The biggest help is to talk about it. Hopefully, after a death in your unit, your management team will offer a debrief. These meetings can be extremely helpful. If facilitated properly, it allows all team members involved to tell their perspective so that everyone can fully understand what happened. This allows for us to learn from the situation as hard as it is to do so. It can also help alleviate feelings of regret and guilt as you hear all the efforts that were made (and recognize your own) trying to spare the life.  

This also allows caregivers to share how they feel about what happened. There is something mysterious that happens when we talk about difficult events and our feelings about those events. While the listener can’t “fix” how we feel, just them listening helps the emotional burden seem lighter.  
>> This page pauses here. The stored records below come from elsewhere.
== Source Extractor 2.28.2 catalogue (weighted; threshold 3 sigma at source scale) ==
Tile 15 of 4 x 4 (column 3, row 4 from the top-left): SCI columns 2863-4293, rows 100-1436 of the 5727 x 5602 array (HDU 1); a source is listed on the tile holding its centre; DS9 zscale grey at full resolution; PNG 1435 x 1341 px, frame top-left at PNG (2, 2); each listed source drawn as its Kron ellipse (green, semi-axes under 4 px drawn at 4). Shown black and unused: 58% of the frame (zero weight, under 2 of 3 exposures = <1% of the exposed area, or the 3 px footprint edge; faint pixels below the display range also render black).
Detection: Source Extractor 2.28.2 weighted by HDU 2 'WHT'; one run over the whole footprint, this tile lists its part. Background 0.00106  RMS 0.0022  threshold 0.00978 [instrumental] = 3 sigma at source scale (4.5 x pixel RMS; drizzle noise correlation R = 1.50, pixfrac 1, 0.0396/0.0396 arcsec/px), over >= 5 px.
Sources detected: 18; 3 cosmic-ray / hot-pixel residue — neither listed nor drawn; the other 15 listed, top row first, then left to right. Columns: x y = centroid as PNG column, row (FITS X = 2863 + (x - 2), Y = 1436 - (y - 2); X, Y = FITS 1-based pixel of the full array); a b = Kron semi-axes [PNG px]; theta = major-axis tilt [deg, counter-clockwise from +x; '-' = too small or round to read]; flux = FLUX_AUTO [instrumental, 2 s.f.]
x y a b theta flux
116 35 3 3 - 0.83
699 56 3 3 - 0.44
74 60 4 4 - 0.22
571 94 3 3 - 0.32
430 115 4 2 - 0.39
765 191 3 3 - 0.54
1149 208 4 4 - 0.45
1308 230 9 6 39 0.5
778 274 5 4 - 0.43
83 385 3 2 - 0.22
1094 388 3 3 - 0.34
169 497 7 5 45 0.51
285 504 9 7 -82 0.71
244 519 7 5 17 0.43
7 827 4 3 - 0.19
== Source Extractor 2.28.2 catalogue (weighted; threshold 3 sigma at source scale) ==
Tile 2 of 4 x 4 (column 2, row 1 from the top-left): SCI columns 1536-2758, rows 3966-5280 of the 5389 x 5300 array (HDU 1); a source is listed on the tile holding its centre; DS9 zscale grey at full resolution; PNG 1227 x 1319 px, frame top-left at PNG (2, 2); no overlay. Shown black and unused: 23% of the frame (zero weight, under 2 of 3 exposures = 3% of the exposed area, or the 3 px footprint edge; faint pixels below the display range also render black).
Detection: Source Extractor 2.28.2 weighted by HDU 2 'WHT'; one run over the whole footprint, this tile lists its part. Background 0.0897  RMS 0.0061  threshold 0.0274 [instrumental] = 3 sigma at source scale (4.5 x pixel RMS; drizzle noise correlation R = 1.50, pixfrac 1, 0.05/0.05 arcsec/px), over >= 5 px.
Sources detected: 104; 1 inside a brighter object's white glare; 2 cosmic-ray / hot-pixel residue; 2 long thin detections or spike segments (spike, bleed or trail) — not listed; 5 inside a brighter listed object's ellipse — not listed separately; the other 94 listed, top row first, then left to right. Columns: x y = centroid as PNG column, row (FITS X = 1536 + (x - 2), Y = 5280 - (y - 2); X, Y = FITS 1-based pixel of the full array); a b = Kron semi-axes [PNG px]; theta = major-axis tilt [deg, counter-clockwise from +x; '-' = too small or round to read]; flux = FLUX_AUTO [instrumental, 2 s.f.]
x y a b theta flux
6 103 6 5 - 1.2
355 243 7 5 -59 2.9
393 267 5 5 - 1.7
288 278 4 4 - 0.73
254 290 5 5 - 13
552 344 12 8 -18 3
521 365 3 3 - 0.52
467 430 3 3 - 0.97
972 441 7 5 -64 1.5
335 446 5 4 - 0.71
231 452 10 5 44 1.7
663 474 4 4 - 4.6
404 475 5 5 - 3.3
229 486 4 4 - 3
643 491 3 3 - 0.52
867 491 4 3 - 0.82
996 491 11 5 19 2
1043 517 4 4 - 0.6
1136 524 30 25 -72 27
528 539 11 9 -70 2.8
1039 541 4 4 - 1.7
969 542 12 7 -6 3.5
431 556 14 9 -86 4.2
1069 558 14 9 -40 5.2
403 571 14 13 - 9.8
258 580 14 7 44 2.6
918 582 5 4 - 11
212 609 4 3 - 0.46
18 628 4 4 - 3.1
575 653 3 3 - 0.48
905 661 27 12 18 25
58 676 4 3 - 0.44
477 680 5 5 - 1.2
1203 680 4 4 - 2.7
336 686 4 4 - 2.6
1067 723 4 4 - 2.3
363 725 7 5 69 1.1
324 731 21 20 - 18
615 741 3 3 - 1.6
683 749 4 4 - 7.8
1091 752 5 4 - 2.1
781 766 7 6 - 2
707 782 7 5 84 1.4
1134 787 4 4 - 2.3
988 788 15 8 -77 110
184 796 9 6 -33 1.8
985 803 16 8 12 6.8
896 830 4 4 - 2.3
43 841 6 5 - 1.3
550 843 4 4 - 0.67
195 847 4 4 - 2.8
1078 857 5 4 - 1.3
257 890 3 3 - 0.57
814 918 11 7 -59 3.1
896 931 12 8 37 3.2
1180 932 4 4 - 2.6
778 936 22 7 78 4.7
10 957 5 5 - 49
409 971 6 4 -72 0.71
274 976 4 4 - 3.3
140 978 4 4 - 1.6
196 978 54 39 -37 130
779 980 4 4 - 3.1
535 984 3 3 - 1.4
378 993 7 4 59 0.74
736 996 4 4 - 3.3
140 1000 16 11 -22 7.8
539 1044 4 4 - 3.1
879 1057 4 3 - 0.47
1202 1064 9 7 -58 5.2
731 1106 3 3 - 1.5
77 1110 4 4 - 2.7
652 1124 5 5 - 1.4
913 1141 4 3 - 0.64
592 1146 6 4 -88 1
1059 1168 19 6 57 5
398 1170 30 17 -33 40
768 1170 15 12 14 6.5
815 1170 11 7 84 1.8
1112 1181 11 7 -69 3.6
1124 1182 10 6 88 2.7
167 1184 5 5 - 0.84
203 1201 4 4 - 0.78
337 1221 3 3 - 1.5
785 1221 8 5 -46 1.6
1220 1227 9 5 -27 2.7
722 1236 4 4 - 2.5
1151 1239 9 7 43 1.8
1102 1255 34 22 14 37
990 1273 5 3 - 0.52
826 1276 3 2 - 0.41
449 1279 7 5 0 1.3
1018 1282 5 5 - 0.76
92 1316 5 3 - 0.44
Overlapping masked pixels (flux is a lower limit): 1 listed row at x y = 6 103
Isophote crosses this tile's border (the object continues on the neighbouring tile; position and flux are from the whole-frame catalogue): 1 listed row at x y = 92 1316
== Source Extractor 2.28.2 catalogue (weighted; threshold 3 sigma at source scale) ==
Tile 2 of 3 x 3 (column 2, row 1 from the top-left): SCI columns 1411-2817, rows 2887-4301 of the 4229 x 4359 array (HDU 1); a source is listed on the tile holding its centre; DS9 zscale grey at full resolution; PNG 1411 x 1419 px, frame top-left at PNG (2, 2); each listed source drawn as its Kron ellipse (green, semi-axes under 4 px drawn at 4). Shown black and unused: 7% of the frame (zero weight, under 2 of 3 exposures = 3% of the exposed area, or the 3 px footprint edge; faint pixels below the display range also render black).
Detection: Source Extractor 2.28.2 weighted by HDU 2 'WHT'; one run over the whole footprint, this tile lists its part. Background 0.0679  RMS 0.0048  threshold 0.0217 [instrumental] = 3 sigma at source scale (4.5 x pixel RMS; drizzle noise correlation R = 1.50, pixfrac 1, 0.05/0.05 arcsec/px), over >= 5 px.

You can also talk to a trusted friend. Someone who works in the same unit is a great choice as they will already understand the environment and are likely aware of the details. (Be sure that when you talk to someone, you abide by Health Insurance Portability and Accountability Act guidelines.) There are also online resources and apps that offer listening ears as you try to make sense of it all. If needed, seek out a therapist who can help you sort through the effects of the loss. Hospitals often have chaplains or connections to counselors for their employees. We aren’t given the luxury of mentally coming to terms with the loss, so we must do it after the fact through conversation. 

Finally, take a break. Sometimes just stepping away for a day and reconnecting with nature and your personal life can help you process the events. Remind yourself that you are a good nurse and have taken care of many people well. It wasn’t your fault. 

Conclusion 

The takeaway is to let yourself grieve. It’s okay to feel sad, mad, and uncertain. It is normal and it’s how we process difficult times. Express those feelings with a trusted someone and acknowledge the reality of loss. 

The odds are that you will have to deal with death eventually. As nurses, we do hard things that sometimes knock us down. Then we get up and do more hard things. Take care of yourself when going through loss: participate in debriefs, talk with a friend or therapist, take a break, and learn what you can to keep growing as an amazing OR nurse. Get help and support. We all need it, not just new nurses.